Somptueuse la nuit était, avec cette lune imposante par son visage rond et tendrement éclairé, et ces innombrables étoiles discrètes et dispersées mystérieusement dans le ciel, et ce petit vent rafraîchissant qui fait danser les épis de blé sur leurs tiges dans les plaines. Elle était encore plus fastueuse cette nuit, après une journée envahie par un soleil éblouissant, qui accaparait le haut et enflammait le bas.
C’est ici et seulement ici, en Provence, au pays des étoiles, que ces nuits féeriques peuvent être croisées.
Le ciel est plus proche ici qu’ailleurs. Les astres restent éveillés pour tenir compagnie à ceux qui regardent loin là-haut, quand ils ne voient plus personne, proche à côté.
Si les couchers du soleil riment avec tristesse, les nuits étoilées, quant à elles, riment avec solitude. Dans son ciel, la lune réconforte. Elle est toujours là, même quand tout le monde fait défection.
Contrairement au « Petit Prince » de Saint-Saint-Exupéry qui vivait sur une planète à peine plus grande qu’une maison, on se sent tout petit ici devant ce grand univers. Des souvenirs, des visages, des voix, resurgissent, et l’enfant en soi refait surface, sous le regard de sa majesté la lune, qui joue les marées hautes et les marées basses avec notre mémoire et nos sentiments.
Les marées basses dévoilent le visage, la voix, et le sourire de ceux qu’on a aimés, et qui ne sont plus là. Ils sont peut-être en train de nous regarder de très haut et de très loin. On sent une certaine humidité dans les yeux que les paupières échouent à contenir, mais que le vent assoiffé, assèche à son passage.
Les marées hautes couvrent les disgrâces du passé, et flirte l’esprit avec des sensations qu’apportaient l’amour, le mariage, les enfants, et les éclats de rire de beaucoup qu’on a connu. Un sourire instinctif se dessine sur le visage, la brillance de la lune se retrouve dans le cœur.

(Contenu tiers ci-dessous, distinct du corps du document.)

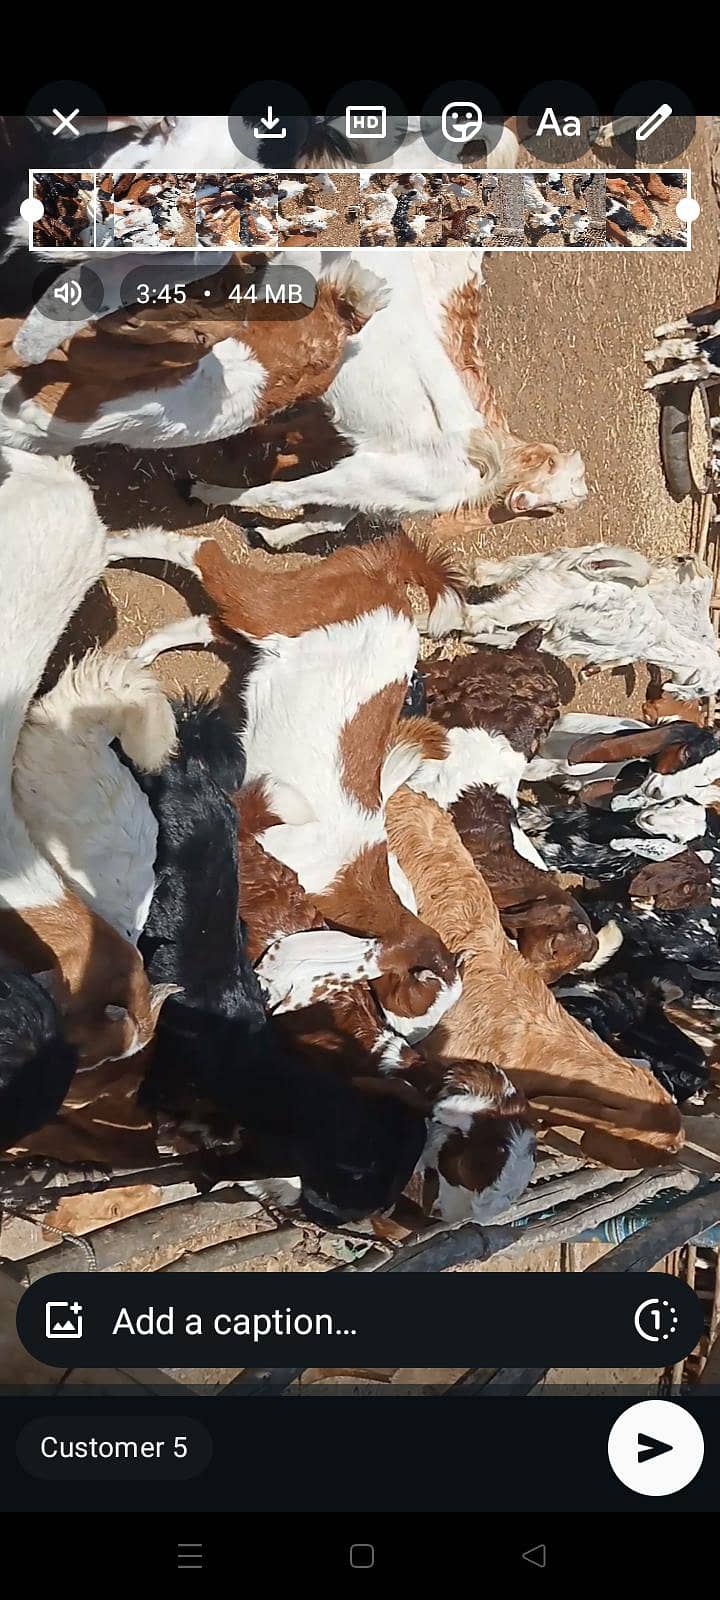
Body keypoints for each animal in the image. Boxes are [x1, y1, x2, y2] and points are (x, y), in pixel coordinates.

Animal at [188, 253, 586, 546]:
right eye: (549, 468)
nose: (523, 502)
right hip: (378, 492)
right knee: (331, 519)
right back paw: (268, 534)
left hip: (359, 477)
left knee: (282, 494)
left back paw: (205, 491)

Quelques notes de piano des « Nocturnes », et on est plongé dans un état d’hypnose. J’ai l’impression que je n’étais pas la seule victime de cette musique lente et pathétique. Quand j’ai ré-ouvert les yeux, je ne sais plus combien de temps après, réveillé par les frissons de la rosée de l’aube, le ciel était repeint d’un bleu doux. Mes compagnons de nuit avaient quitté les lieux, probablement emportés par la mélodie souple et ornementée de Chopin.